*Records for this task*:
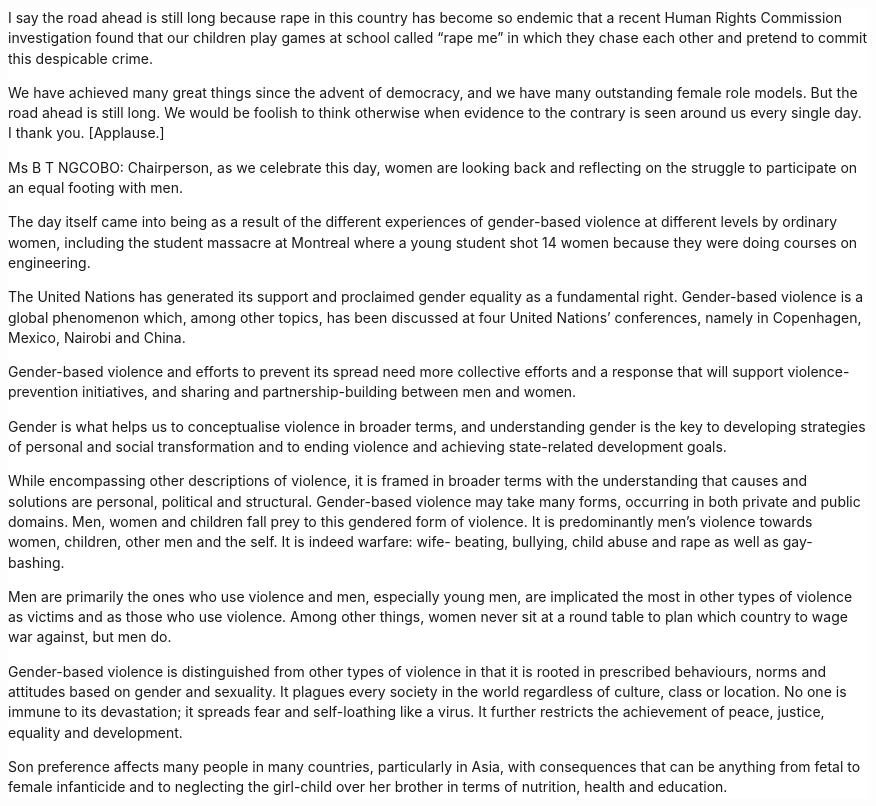 I say the road ahead is still long because rape in this country has become
so endemic that a recent Human Rights Commission investigation found that
our children play games at school called “rape me” in which they chase each
other and pretend to commit this despicable crime.

We have achieved many great things since the advent of democracy, and we
have many outstanding female role models. But the road ahead is still long.
We would be foolish to think otherwise when evidence to the contrary is
seen around us every single day. I thank you. [Applause.]

Ms B T NGCOBO: Chairperson, as we celebrate this day, women are looking
back and reflecting on the struggle to participate on an equal footing with
men.

The day itself came into being as a result of the different experiences of
gender-based violence at different levels by ordinary women, including the
student massacre at Montreal where a young student shot 14 women because
they were doing courses on engineering.

The United Nations has generated its support and proclaimed gender equality
as a fundamental right. Gender-based violence is a global phenomenon which,
among other topics, has been discussed at four United Nations’ conferences,
namely in Copenhagen, Mexico, Nairobi and China.

Gender-based violence and efforts to prevent its spread need more
collective efforts and a response that will support violence-prevention
initiatives, and sharing and partnership-building between men and women.

Gender is what helps us to conceptualise violence in broader terms, and
understanding gender is the key to developing strategies of personal and
social transformation and to ending violence and achieving state-related
development goals.

While encompassing other descriptions of violence, it is framed in broader
terms with the understanding that causes and solutions are personal,
political and structural. Gender-based violence may take many forms,
occurring in both private and public domains. Men, women and children fall
prey to this gendered form of violence. It is predominantly men’s violence
towards women, children, other men and the self. It is indeed warfare: wife-
beating, bullying, child abuse and rape as well as gay-bashing.

Men are primarily the ones who use violence and men, especially young men,
are implicated the most in other types of violence as victims and as those
who use violence. Among other things, women never sit at a round table to
plan which country to wage war against, but men do.

Gender-based violence is distinguished from other types of violence in that
it is rooted in prescribed behaviours, norms and attitudes based on gender
and sexuality. It plagues every society in the world regardless of culture,
class or location. No one is immune to its devastation; it spreads fear and
self-loathing like a virus. It further restricts the achievement of peace,
justice, equality and development.

Son preference affects many people in many countries, particularly in Asia,
with consequences that can be anything from fetal to female infanticide and
to neglecting the girl-child over her brother in terms of nutrition, health
and education.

*Task brief*:
Take the material above from its first line through the line that has "our children play" and copy it exactly, without any pictures.

*Task answer*:
 I say the road ahead is still long because rape in this country has become
so endemic that a recent Human Rights Commission investigation found that
our children play games at school called “rape me” in which they chase each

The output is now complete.